Though restrictive, Thai property law permits foreigners to own a 100% interest in land leases. The law states that a foreigner can lease land from a Thai who will maintain ownership of the land after the expiration of the lease. The maximum lease period is 30 years, with the option of renewal.

2. Company Ownership

In the recent years, Thailand’s Department of Land has become strict in inspecting or investigating limited companies for the use of nominees who do not hold a legal interest in the company owning land. This is different from previous years when registered companies with majority foreign ownership could purchase land in Thailand. However, the recent changes are not excessively restrictive for foreigners; foreigners or foreign companies can still secure property in Thai limited companies through legal means.

3. Thai Spouse

A foreigner’s spouse, who is a Thai national, is permitted to purchase property in Thailand under his or her own name. However, the Department of Land requires couples to sign declarations that the funds used in purchasing the property are the Thai spouse’s property. Any claim by the foreign spouse on the property is waived. In this case, prenuptial agreements are often signed by spouses to minimize the risk of loss of property in case of divorce.

4. Investment

Thai law permits foreigners to purchase and own a limited number of properties if they invest 40 million baht for five consecutive years, as long as the property is for residential purposes.

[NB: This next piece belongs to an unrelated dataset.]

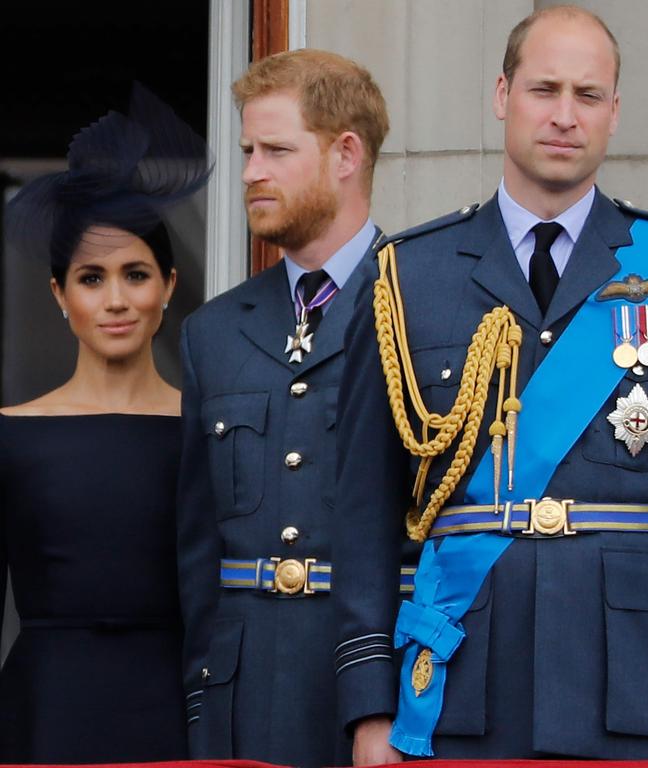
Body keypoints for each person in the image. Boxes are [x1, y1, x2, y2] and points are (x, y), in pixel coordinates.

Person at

5. Usufruct Habitation and Superficies

Usufruct is the legal right to use and profit from another person’s property. Foreigners may acquire life term interests in property rights in Thailand. This is similar to a lease, whereby ownership is not transferred. However, it is important to note that Thai law regards the act of nominees purchasing land on behalf of foreigners as illegal. To offer a succinct distillation of the Thai property scene as it pertains to foreigners, foreigners can own, and indeed benefit from the ownership of property in Thailand, so long as they put in the necessary homework required to judiciously navigate relevant Thai property law.